Not to beat a dead horse, but yes, thousands of pages could be and have been written about the soliloquies.  One of the things that previous posters have not pointed out is the fact that you can learn a great deal about the skillful use of the English language from Hamlet's soliloquies.

If we look at Hamlet's soliloquy in Act I, scene ii, the two sentences are themselves a wonderful demonstration of Shakespeare's ability and also happens to show us a great deal about Hamlet and about his state of mind.

O that this too too sullied flesh would melt,

Thaw, and resolve itself into a dew,

Or that the Everlasting had not fixed

His canon 'gainst self-slaughter.  O God, God,

How weary, stale, flat and unprofitable

Seem to me all the uses of this world!

We learn here that it isn't just that he suspects some foul play in his father's death, it isn't just that things with Ophelia might not be going the way he hoped, but that everything, "all the uses of this world" are empty and meaningless to him.  He cannot even find a purpose in avenging his father.  Here Shakespeare helps to show the depth of his characters.  Unlike Romeo, who is carried away completely by his love of Juliet, Hamlet is far more introspective and far more deeply affected by the various things around him.  This soliloquy serves to demonstrate some of that while also providing great examples of the use of imagery and symbolism, etc.

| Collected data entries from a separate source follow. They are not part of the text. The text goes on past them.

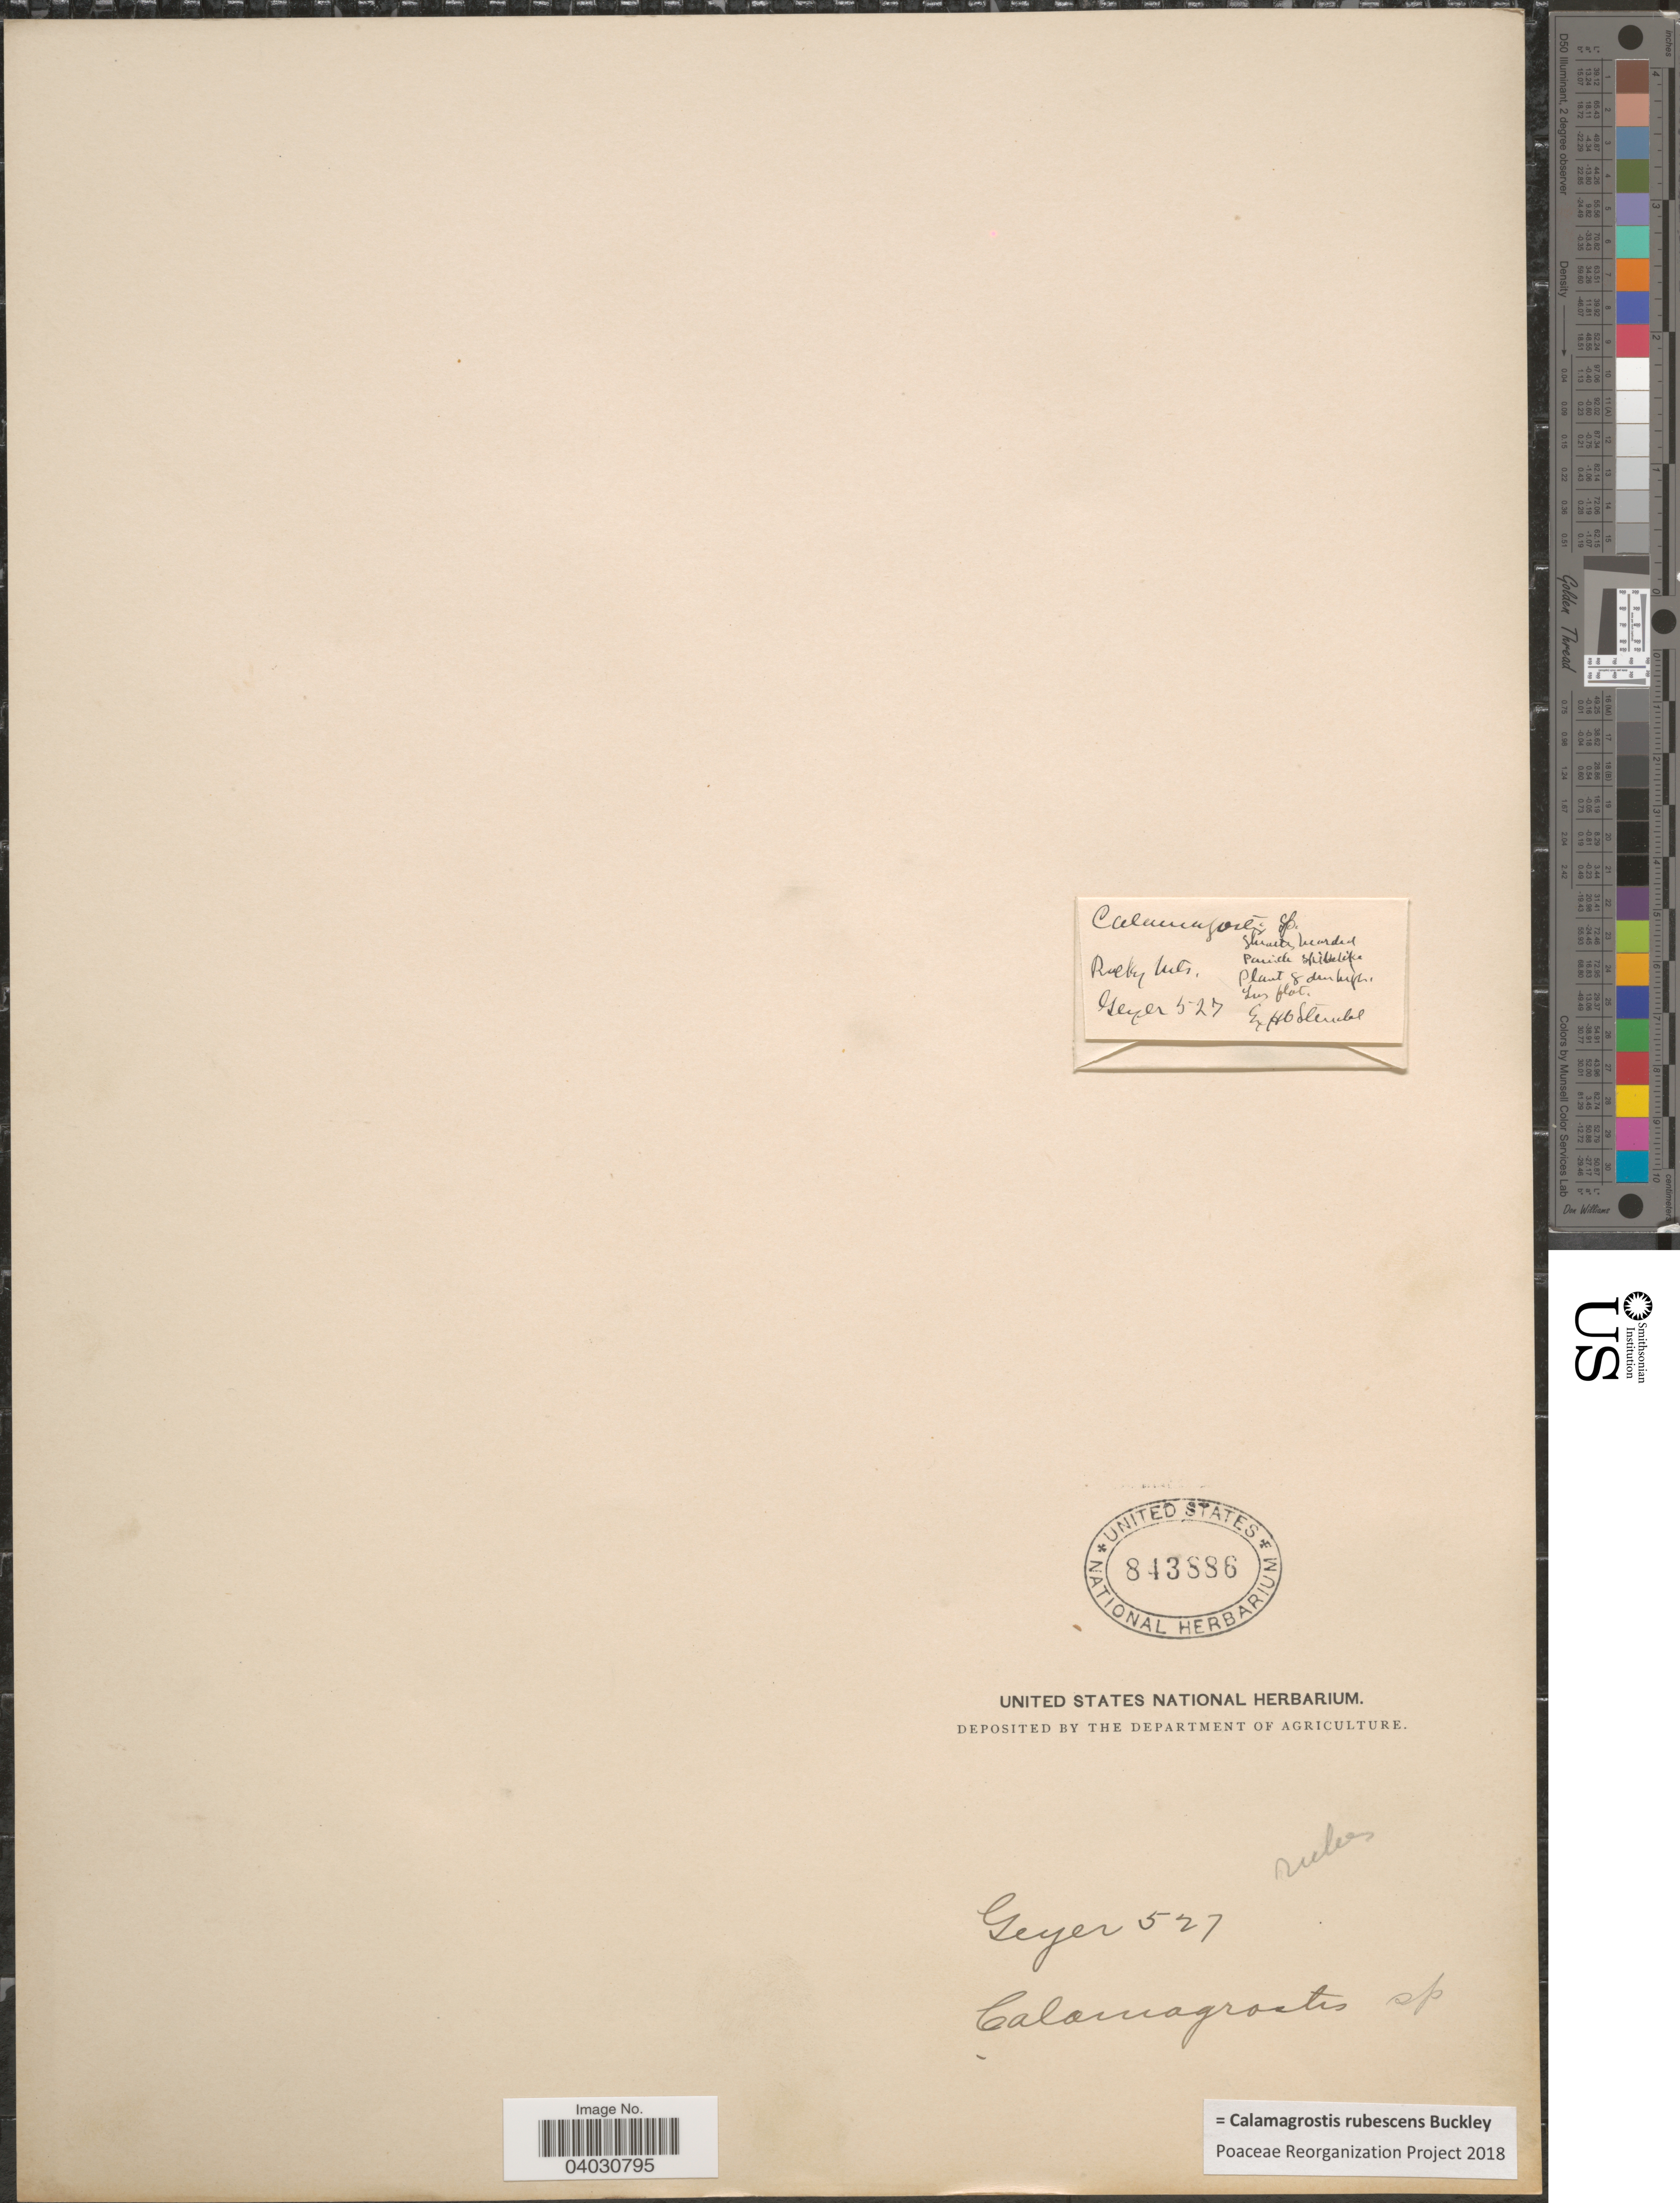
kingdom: Plantae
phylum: Tracheophyta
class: Liliopsida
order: Poales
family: Poaceae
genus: Calamagrostis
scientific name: Calamagrostis rubescens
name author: Buckley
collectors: Geyer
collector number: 527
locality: Rocky Mts.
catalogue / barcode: US 843886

Doug Stuva eNotes educator| Certified Educator

The above answer does an excellent job of summarizing the main thrust of each of Hamlet's major soliloquies, and the editor is certainly correct when she writes that more could be written on them.  In fact, a thousand pages could easily be written to answer your question.

I'll just elaborate on one line from one soliloquy to give you some specifics.

In Hamlet's early speech in which he figuratively wishes his flesh, his life, would melt away, he metaphorically compares the world--existence--to "an unweeded garden."  Hamlet here is applying his own personal situation to the world and existence as a whole, projecting his own troubles on to existence.  This is evidence that he is suffering from melancholy, or as we would say today, major depression. 

His father's unexpected death and his mother's hasty and incestuous remarriage apparently triggered Hamlet's depression before the opening of the play.  And one common symptom of depression is, of course, inaction.  If everything is meaningless and hopeless, why bother?